Porque a múmia é contra.
Se alguma dúvida ainda tivesse, que há muito não tenho, bastaria para me dar descanso olhar para o cortejo de inimigos de classe muito preocupados com o reino de terror e pecado que se seguiriam à aprovação de legislação sobre a morte medicamente assistida. A Cristas não espanta, assim como não é de admirar toda a obra de deus, da familia eanes aos pobres numerários, mas quando até a múmia sai do sarcófago para bradar que é pecado fico com a certeza de estar mais uma vez do lado certo da barricada. @Refer&ncia
Sem Titulo
(Uma Página de Uma Rede Social, 2018/05/25)
"É pecado." Bastava que o Prof. Doutor Cavaco Silva, a malta do CDS e seus acólitos dissessem isso, quando falam sobre eutanásia. Não é pela falta de investimento em cuidados de saúde, nomeadamente em cuidados paliativos, que a direita conservadora se opõe à eutanásia - até porque a direita foi e ainda é contra o SNS universal e tendencialmente gratuito. Se dependesse da direita, os cuidados paliativos de boa qualidade só estariam disponíveis para ricos.
É mesmo pela doutrina judaico-cristã, que determina que só Deus tem o poder para decidir sobre questões de vida e de morte, e que o sofrimento é valorizado como elemento de redenção. É por isso que Cavaco, Cristas & Companhia são contra a eutanásia. Não é por compaixão nem por respeito da vida, é por fundamentalismo religioso.
Os projectos de lei que despenalizam a eutanásia têm várias medidas que travam qualquer perigo de banalização desta medida: exigem a repetida e expressa autorização do indivíduo, exigem vários pareceres médicos para determinar o sofrimento físico e a irreversibilidade da sua condição de saúde, exigem a avaliação psicológica que determina que o indivíduo está lúcido, consciente e em plena posse das suas faculdades mentais e, por fim, no último momento, o indivíduo tem de voltar a declarar que é mesmo essa a sua vontade.
A campanha que a direita conservadora tem desenvolvido contra estes projectos de lei é infame e intelectualmente desonesta, deliberadamente mentindo aos cidadãos, transmitindo-lhes o medo de que o Estado poderá passar a matar cidadãos às escondidas, contra a sua vontade.

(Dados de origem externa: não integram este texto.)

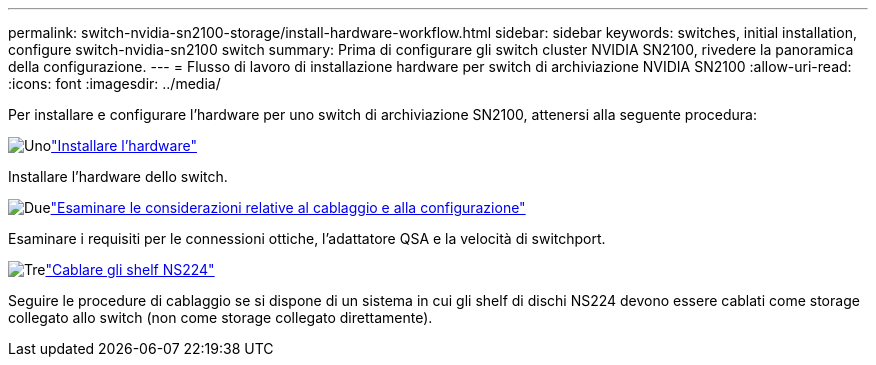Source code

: ---
permalink: switch-nvidia-sn2100-storage/install-hardware-workflow.html 
sidebar: sidebar 
keywords: switches, initial installation, configure switch-nvidia-sn2100 switch 
summary: Prima di configurare gli switch cluster NVIDIA SN2100, rivedere la panoramica della configurazione. 
---
= Flusso di lavoro di installazione hardware per switch di archiviazione NVIDIA SN2100
:allow-uri-read: 
:icons: font
:imagesdir: ../media/


[role="lead"]
Per installare e configurare l'hardware per uno switch di archiviazione SN2100, attenersi alla seguente procedura:

.image:https://raw.githubusercontent.com/NetAppDocs/common/main/media/number-1.png["Uno"]link:install-hardware-sn2100-storage.html["Installare l'hardware"]
[role="quick-margin-para"]
Installare l'hardware dello switch.

.image:https://raw.githubusercontent.com/NetAppDocs/common/main/media/number-2.png["Due"]link:cabling-considerations-sn2100-storage.html["Esaminare le considerazioni relative al cablaggio e alla configurazione"]
[role="quick-margin-para"]
Esaminare i requisiti per le connessioni ottiche, l'adattatore QSA e la velocità di switchport.

.image:https://raw.githubusercontent.com/NetAppDocs/common/main/media/number-3.png["Tre"]link:install-cable-shelves-sn2100-storage.html["Cablare gli shelf NS224"]
[role="quick-margin-para"]
Seguire le procedure di cablaggio se si dispone di un sistema in cui gli shelf di dischi NS224 devono essere cablati come storage collegato allo switch (non come storage collegato direttamente).
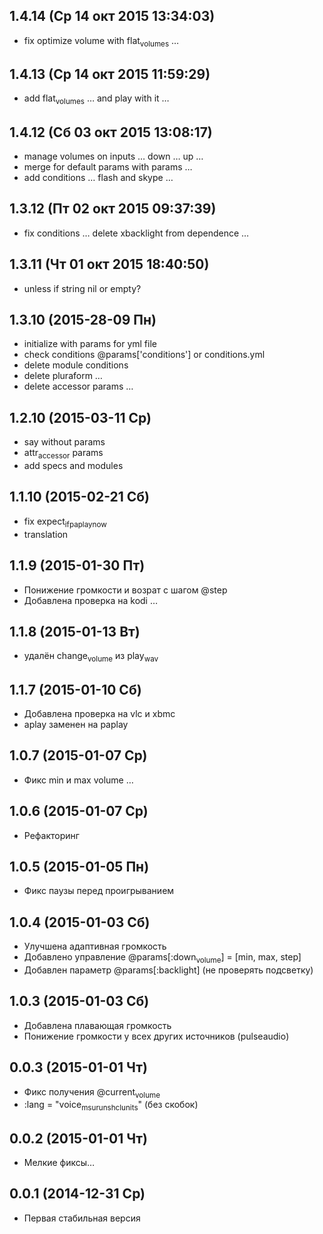 ** 1.4.14 (Ср 14 окт 2015 13:34:03)
- fix optimize volume with flat_volumes ...
** 1.4.13 (Ср 14 окт 2015 11:59:29)
- add flat_volumes ... and play with it ...
** 1.4.12 (Сб 03 окт 2015 13:08:17)
- manage volumes on inputs ... down ... up ...
- merge for default params with params ...
- add conditions ... flash and skype ...
** 1.3.12 (Пт 02 окт 2015 09:37:39)
- fix conditions ... delete xbacklight from dependence ...
** 1.3.11 (Чт 01 окт 2015 18:40:50)
- unless if string nil or empty?
** 1.3.10 (2015-28-09 Пн)
- initialize with params for yml file
- check conditions @params['conditions'] or conditions.yml
- delete module conditions
- delete pluraform ...
- delete accessor params ...
** 1.2.10 (2015-03-11 Ср)
- say without params
- attr_accessor params
- add specs and modules
** 1.1.10 (2015-02-21 Сб)
- fix expect_if_paplay_now
- translation
** 1.1.9 (2015-01-30 Пт)
- Понижение громкости и возрат с шагом @step
- Добавлена проверка на kodi ...
** 1.1.8 (2015-01-13 Вт)
- удалён change_volume из play_wav
** 1.1.7 (2015-01-10 Сб)
- Добавлена проверка на vlc и xbmc
- aplay заменен на paplay
** 1.0.7 (2015-01-07 Ср)
- Фикс min и max volume ...
** 1.0.6 (2015-01-07 Ср)
- Рефакторинг
** 1.0.5 (2015-01-05 Пн)
- Фикс паузы перед проигрыванием
** 1.0.4 (2015-01-03 Сб)
- Улучшена адаптивная громкость
- Добавлено управление @params[:down_volume] = [min, max, step]
- Добавлен параметр @params[:backlight] (не проверять подсветку)
** 1.0.3 (2015-01-03 Сб)
- Добавлена плавающая громкость
- Понижение громкости у всех других источников (pulseaudio)
** 0.0.3 (2015-01-01 Чт)
- Фикс получения @current_volume
- :lang = "voice_msu_ru_nsh_clunits" (без скобок)
** 0.0.2 (2015-01-01 Чт)
- Мелкие фиксы...
** 0.0.1 (2014-12-31 Ср)
- Первая стабильная версия
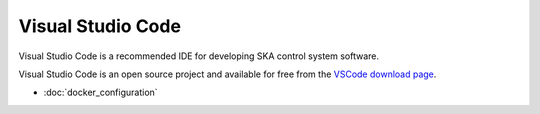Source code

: Visual Studio Code
******************

Visual Studio Code is a recommended IDE for developing SKA control system
software.

Visual Studio Code is an open source project and available for free from the
`VSCode download page`_.

.. _`VSCode download page`: https://code.visualstudio.com/Download

- :doc:`docker_configuration`
.. - :doc:`docker_compose_configuration`

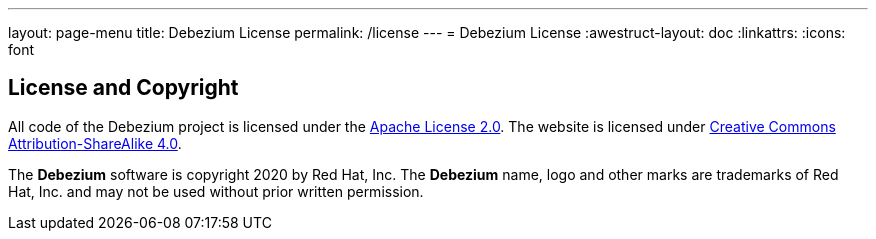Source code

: ---
layout: page-menu
title: Debezium License
permalink: /license
---
= Debezium License
:awestruct-layout: doc
:linkattrs:
:icons: font

== License and Copyright

All code of the Debezium project is licensed under the http://www.apache.org/licenses/LICENSE-2.0[Apache License 2.0]. The website is licensed under http://creativecommons.org/licenses/by-sa/4.0/[Creative Commons Attribution-ShareAlike 4.0].

The *Debezium* software is copyright 2020 by Red Hat, Inc. The *Debezium* name, logo and other marks are trademarks of Red Hat, Inc. and may not be used without prior written permission.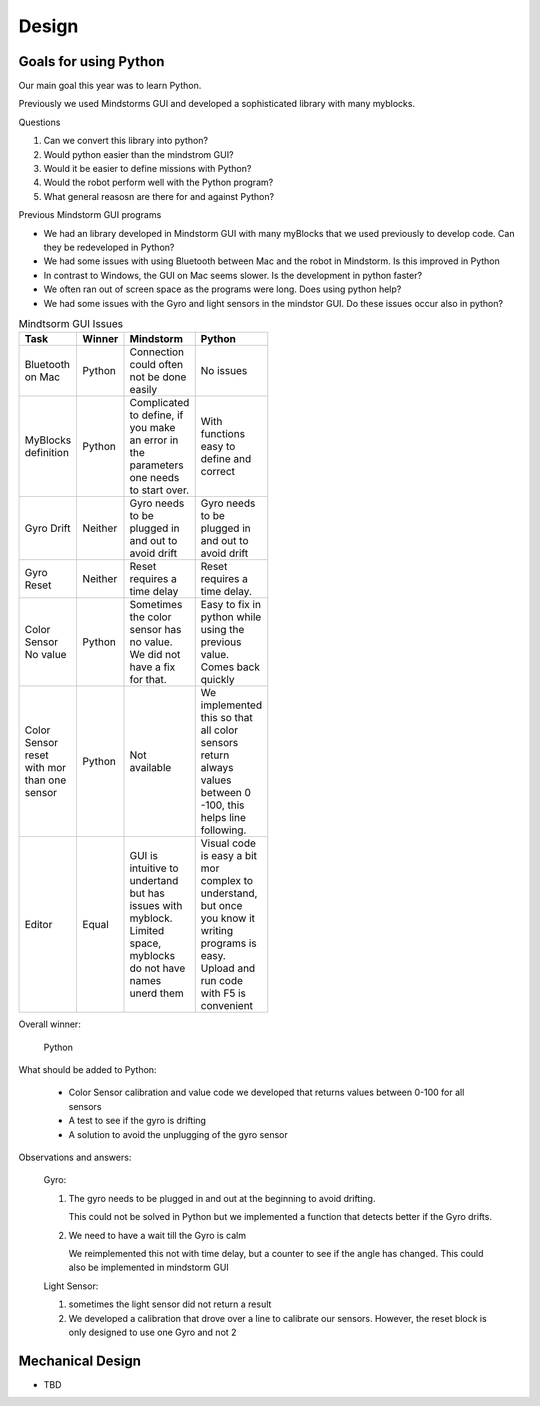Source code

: Design
======

Goals for using Python
----------------------

Our main goal this year was to learn Python.

Previously we used Mindstorms GUI and developed a sophisticated library with many myblocks.

Questions

#. Can we convert this library into python?

#. Would python easier than the mindstrom GUI?

#. Would it be easier to define missions with Python?

#. Would the robot perform well with the Python program?

#. What general reasosn are there for and against Python?

Previous Mindstorm GUI programs

* We had an library developed in Mindstorm GUI with
  many myBlocks that we used previously to develop code.
  Can they be redeveloped in Python?

* We had some issues with using Bluetooth between Mac
  and the robot in Mindstorm. Is this improved in Python

* In contrast to Windows, the GUI on Mac seems slower.
  Is the development in python faster?

* We often ran out of screen space as the programs were long.
  Does using python help?

* We had some issues with the Gyro and light sensors
  in the mindstor GUI. Do these issues occur also in python?


.. list-table:: Mindtsorm GUI Issues
   :widths: 20 10 35 35
   :width: 100
   :header-rows: 1

   * - Task
     - Winner
     - Mindstorm
     - Python
   * - Bluetooth on Mac
     - Python
     - Connection could often not be done easily
     - No issues
   * - MyBlocks definition
     - Python
     - Complicated to define, if you make an error in
       the parameters one needs to start over.
     - With functions easy to define and correct
   * - Gyro Drift
     - Neither
     - Gyro needs to be plugged in and out to avoid drift
     - Gyro needs to be plugged in and out to avoid drift
   * - Gyro Reset
     - Neither
     - Reset requires a time delay
     - Reset requires a time delay.
   * - Color Sensor No value
     - Python
     - Sometimes the color sensor has no value.
       We did not have a fix for that.
     - Easy to fix in python while using the previous value.
       Comes back quickly
   * - Color Sensor reset with mor than one sensor
     - Python
     - Not available
     - We implemented this so that all color sensors return always values
       between 0 -100, this helps line following.
   * - Editor
     - Equal
     - GUI is intuitive to undertand but has issues with myblock. Limited space, myblocks do not have names unerd them
     - Visual code is easy a bit mor complex to understand, but once you know it writing programs is easy.
       Upload and run code with F5 is convenient

Overall winner:

    Python

What should be added to Python:

    * Color Sensor calibration and value code we developed that returns values between 0-100 for all sensors
    * A test to see if the gyro is drifting
    * A solution to avoid the unplugging of the gyro sensor

Observations and answers:

  Gyro:

  1. The gyro needs to be plugged in and out at the beginning
     to avoid drifting.

     This could not be solved in Python but we implemented a function that
     detects better if the Gyro drifts.

  2. We need to have a wait till the Gyro is calm

     We reimplemented this not with  time delay, but a counter to see if
     the angle has changed. This could also be implemented in mindstorm GUI

  Light Sensor:

  1. sometimes the light sensor did not return a result
  2. We developed a calibration that drove over a line to
     calibrate our sensors. However, the reset block is only
     designed to use one Gyro and not 2




Mechanical Design
-----------------

* TBD

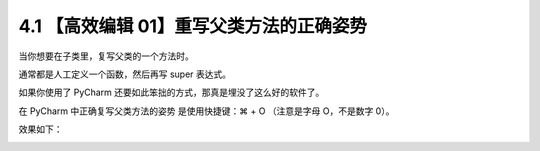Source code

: 4.1 【高效编辑 01】重写父类方法的正确姿势
=========================================

.. image:: http://image.iswbm.com/20200804124133.png

当你想要在子类里，复写父类的一个方法时。

通常都是人工定义一个函数，然后再写 super 表达式。

如果你使用了 PyCharm 还要如此笨拙的方式，那真是埋没了这么好的软件了。

在 PyCharm 中正确复写父类方法的姿势 是使用快捷键：⌘ + O （注意是字母
O，不是数字 0）。

效果如下：

.. image:: http://image.iswbm.com/Kapture%202020-08-29%20at%2015.25.11.gif
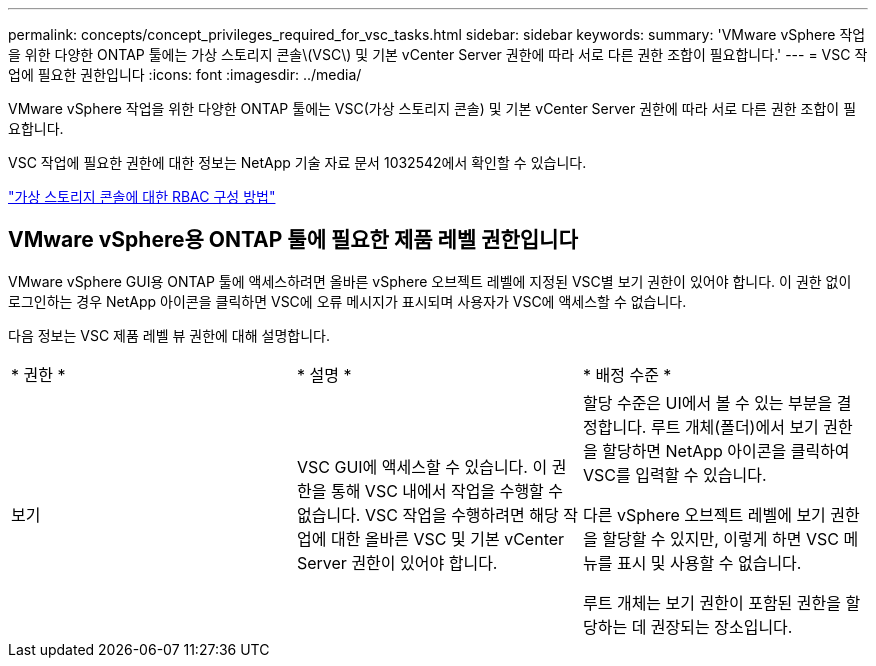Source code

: ---
permalink: concepts/concept_privileges_required_for_vsc_tasks.html 
sidebar: sidebar 
keywords:  
summary: 'VMware vSphere 작업을 위한 다양한 ONTAP 툴에는 가상 스토리지 콘솔\(VSC\) 및 기본 vCenter Server 권한에 따라 서로 다른 권한 조합이 필요합니다.' 
---
= VSC 작업에 필요한 권한입니다
:icons: font
:imagesdir: ../media/


[role="lead"]
VMware vSphere 작업을 위한 다양한 ONTAP 툴에는 VSC(가상 스토리지 콘솔) 및 기본 vCenter Server 권한에 따라 서로 다른 권한 조합이 필요합니다.

VSC 작업에 필요한 권한에 대한 정보는 NetApp 기술 자료 문서 1032542에서 확인할 수 있습니다.

https://kb.netapp.com/Advice_and_Troubleshooting/Data_Storage_Software/Virtual_Storage_Console_for_VMware_vSphere/How_to_configure_RBAC_for_Virtual_Storage_Console["가상 스토리지 콘솔에 대한 RBAC 구성 방법"]



== VMware vSphere용 ONTAP 툴에 필요한 제품 레벨 권한입니다

VMware vSphere GUI용 ONTAP 툴에 액세스하려면 올바른 vSphere 오브젝트 레벨에 지정된 VSC별 보기 권한이 있어야 합니다. 이 권한 없이 로그인하는 경우 NetApp 아이콘을 클릭하면 VSC에 오류 메시지가 표시되며 사용자가 VSC에 액세스할 수 없습니다.

다음 정보는 VSC 제품 레벨 뷰 권한에 대해 설명합니다.

|===


| * 권한 * | * 설명 * | * 배정 수준 * 


 a| 
보기
 a| 
VSC GUI에 액세스할 수 있습니다. 이 권한을 통해 VSC 내에서 작업을 수행할 수 없습니다. VSC 작업을 수행하려면 해당 작업에 대한 올바른 VSC 및 기본 vCenter Server 권한이 있어야 합니다.
 a| 
할당 수준은 UI에서 볼 수 있는 부분을 결정합니다. 루트 개체(폴더)에서 보기 권한을 할당하면 NetApp 아이콘을 클릭하여 VSC를 입력할 수 있습니다.

다른 vSphere 오브젝트 레벨에 보기 권한을 할당할 수 있지만, 이렇게 하면 VSC 메뉴를 표시 및 사용할 수 없습니다.

루트 개체는 보기 권한이 포함된 권한을 할당하는 데 권장되는 장소입니다.

|===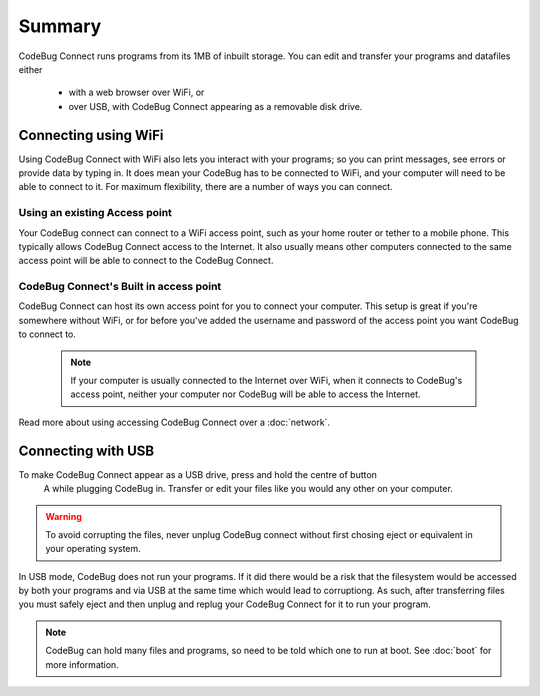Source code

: *******
Summary
*******

CodeBug Connect runs programs from its 1MB of inbuilt storage. You can edit and 
transfer your programs and datafiles either
  - with a web browser over WiFi, or
  - over USB, with CodeBug Connect appearing as a removable disk drive.


Connecting using WiFi
=====================

Using CodeBug Connect with WiFi also lets you interact with your programs; 
so you can print messages, see errors or provide data by typing in. It does 
mean your CodeBug has to be connected to WiFi, and your computer will need to 
be able to connect to it. For maximum flexibility, there are a number of ways 
you can connect.

Using an existing Access point
------------------------------

Your CodeBug connect can connect to a WiFi access point, such as your home 
router or tether to a mobile phone. This typically allows CodeBug Connect 
access to the Internet. It also usually means other computers connected to 
the same access point will be able to connect to the CodeBug Connect.


CodeBug Connect's Built in access point
---------------------------------------

CodeBug Connect can host its own access point for you to connect your computer.
This setup is great if you're somewhere without WiFi, or for before you've added
the username and password of the access point you want CodeBug to connect to. 

 .. note:: If your computer is usually connected to the Internet over WiFi, when it
  connects to CodeBug's access point, neither your computer nor CodeBug will be able
  to access the Internet.

Read more about using accessing CodeBug Connect over a :doc:`network`.


Connecting with USB
===================

To make CodeBug Connect appear as a USB drive, press and hold the centre of button
 A while plugging CodeBug in. Transfer or edit your files like you would any other
 on your computer.

.. warning:: To avoid corrupting the files, never unplug CodeBug connect without
 first chosing eject or equivalent in your operating system.

In USB mode, CodeBug does not run your programs. If it did there would be a risk 
that the filesystem would be accessed by both your programs and via USB at the 
same time which would lead to corruptiong. As such, after transferring files you 
must safely eject and then unplug and replug your CodeBug Connect for it to run 
your program. 

.. note:: CodeBug can hold many files and programs, so need to be told which one
 to run at boot. See :doc:`boot` for more information.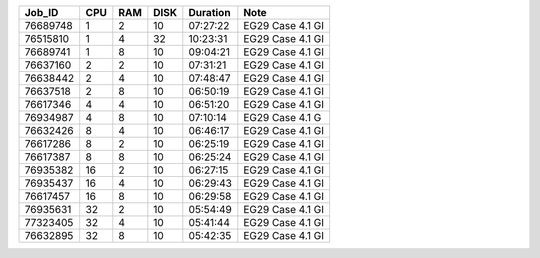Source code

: +----------+------+-----+------+----------+-----------------------------------+
| Job_ID   |  CPU | RAM | DISK | Duration | Note                              | 
+==========+======+=====+======+==========+===================================+
| 76689748 |  1   | 2   | 10   | 07:27:22 | EG29 Case 4.1 GI                  |
+----------+------+-----+------+----------+-----------------------------------+
| 76515810 |  1   | 4   | 32   | 10:23:31 | EG29 Case 4.1 GI                  |
+----------+------+-----+------+----------+-----------------------------------+
| 76689741 |  1   | 8   | 10   | 09:04:21 | EG29 Case 4.1 GI                  |
+----------+------+-----+------+----------+-----------------------------------+
| 76637160 |  2   | 2   | 10   | 07:31:21 | EG29 Case 4.1 GI                  |
+----------+------+-----+------+----------+-----------------------------------+
| 76638442 |  2   | 4   | 10   | 07:48:47 | EG29 Case 4.1 GI                  |
+----------+------+-----+------+----------+-----------------------------------+
| 76637518 |  2   | 8   | 10   | 06:50:19 | EG29 Case 4.1 GI                  |
+----------+------+-----+------+----------+-----------------------------------+
| 76617346 |  4   | 4   | 10   | 06:51:20 | EG29 Case 4.1 GI                  |
+----------+------+-----+------+----------+-----------------------------------+
| 76934987 |  4   | 8   | 10   | 07:10:14 | EG29 Case 4.1 G                   |
+----------+------+-----+------+----------+-----------------------------------+
| 76632426 |  8   | 4   | 10   | 06:46:17 | EG29 Case 4.1 GI                  |
+----------+------+-----+------+----------+-----------------------------------+
| 76617286 |  8   | 2   | 10   | 06:25:19 | EG29 Case 4.1 GI                  |
+----------+------+-----+------+----------+-----------------------------------+
| 76617387 |  8   | 8   | 10   | 06:25:24 | EG29 Case 4.1 GI                  |
+----------+------+-----+------+----------+-----------------------------------+
| 76935382 |  16  | 2   | 10   | 06:27:15 | EG29 Case 4.1 GI                  |
+----------+------+-----+------+----------+-----------------------------------+
| 76935437 |  16  | 4   | 10   | 06:29:43 | EG29 Case 4.1 GI                  |
+----------+------+-----+------+----------+-----------------------------------+
| 76617457 |  16  | 8   | 10   | 06:29:58 | EG29 Case 4.1 GI                  |
+----------+------+-----+------+----------+-----------------------------------+
| 76935631 |  32  | 2   | 10   | 05:54:49 | EG29 Case 4.1 GI                  |
+----------+------+-----+------+----------+-----------------------------------+
| 77323405 |  32  | 4   | 10   | 05:41:44 | EG29 Case 4.1 GI                  |
+----------+------+-----+------+----------+-----------------------------------+
| 76632895 |  32  | 8   | 10   | 05:42:35 | EG29 Case 4.1 GI                  |
+----------+------+-----+------+----------+-----------------------------------+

As pessoas que têm tentado fomentar esta cultura de medo estão a mentir. Elas não querem que o indivíduo tenha autonomia para decidir sobre a sua própria vida, nem tampouco querem debater o tema de forma intelectualmente honesta, até porque os seus motivos são religiosos - e não intelectuais. Elas acreditam que a vida não pertence ao indivíduo, mas sim a Deus. Aliás, estas pessoas são tão radicalmente contra o debate intelectualmente honesto sobre este tema que até moveram uma acção concertada para banir do Facebook a página "Movimento Direito a Morrer com Dignidade", que contava com milhares de seguidores e alojava um vídeo com centenas de milhares de visualizações. E conseguiram, a página foi mesmo banida, o que mostra claramente a abertura que os fundamentalistas religiosos têm para o debate democrático e plural.
Já vimos os argumentos dessas pessoas noutros combates políticos ligados a questões de direitos, liberdades e garantias: na despenalização da interrupção voluntária da gravidez, CDS & Companhia diziam que eram contra porque o número de abortos dispararia, com as mulheres a abortar como passatempo. Aconteceu o oposto. O número de abortos diminuiu e nunca mais morreu uma única mulher em clínicas de aborto clandestinas.
No casamento entre pessoas do mesmo sexo, os fundamentalistas religiosos diziam que isso seria o primeiro passo para o fim da civilização, para pessoas quererem casar com animais e para mais um conjunto de absurdos verdadeiramente inqualificáveis.
Agora, na despenalização da eutanásia, os fundamentalistas voltam a recorrer à hiperbolização para criar medo, alegando que o Estado começará a matar pessoas às escondidas, contra a sua vontade.
Tudo isso é mentira. Estas pessoas estão a mentir. Elas são contra a eutanásia por fundamentalismo religioso, e nada mais. "É pecado". Bastava dizerem isso.